■ **WORK REQUIRED**: Lines below that include the word "ring" should each be copied.

■ **EXTRACTED DATA**:
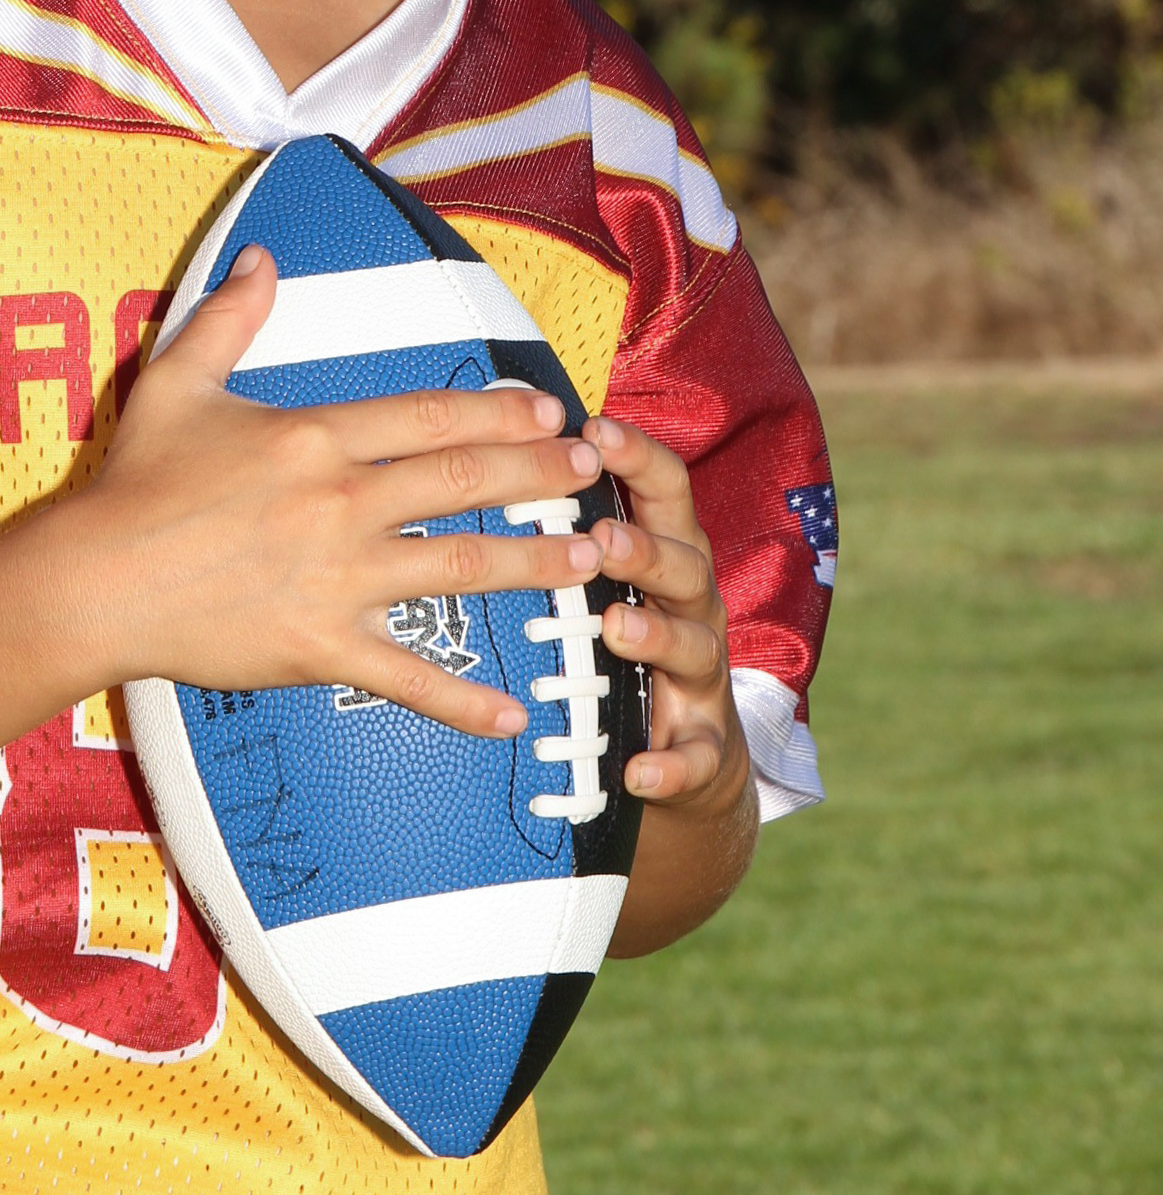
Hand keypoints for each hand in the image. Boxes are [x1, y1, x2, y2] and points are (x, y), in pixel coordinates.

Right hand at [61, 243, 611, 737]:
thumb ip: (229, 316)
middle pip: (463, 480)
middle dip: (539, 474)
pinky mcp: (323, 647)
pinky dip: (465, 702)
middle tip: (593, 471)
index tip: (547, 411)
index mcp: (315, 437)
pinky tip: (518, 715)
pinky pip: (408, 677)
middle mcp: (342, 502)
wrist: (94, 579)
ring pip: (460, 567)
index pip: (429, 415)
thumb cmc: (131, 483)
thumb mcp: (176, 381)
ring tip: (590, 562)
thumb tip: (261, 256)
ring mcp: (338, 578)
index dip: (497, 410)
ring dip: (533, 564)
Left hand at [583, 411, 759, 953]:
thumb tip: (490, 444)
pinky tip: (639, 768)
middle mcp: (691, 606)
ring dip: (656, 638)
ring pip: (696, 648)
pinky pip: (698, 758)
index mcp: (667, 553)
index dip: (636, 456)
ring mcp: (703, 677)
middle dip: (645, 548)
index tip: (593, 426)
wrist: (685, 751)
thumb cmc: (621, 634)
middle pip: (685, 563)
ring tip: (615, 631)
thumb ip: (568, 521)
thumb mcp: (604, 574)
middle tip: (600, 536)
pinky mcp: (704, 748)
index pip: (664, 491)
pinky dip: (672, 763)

■ **WORKED SOLUTION**:
ring pip: (460, 567)
ring tip: (590, 562)
ring mcp: (338, 578)
ring dip: (533, 564)
ring dip: (656, 638)
ring pip: (696, 648)
ring mcp: (703, 677)
ring tip: (615, 631)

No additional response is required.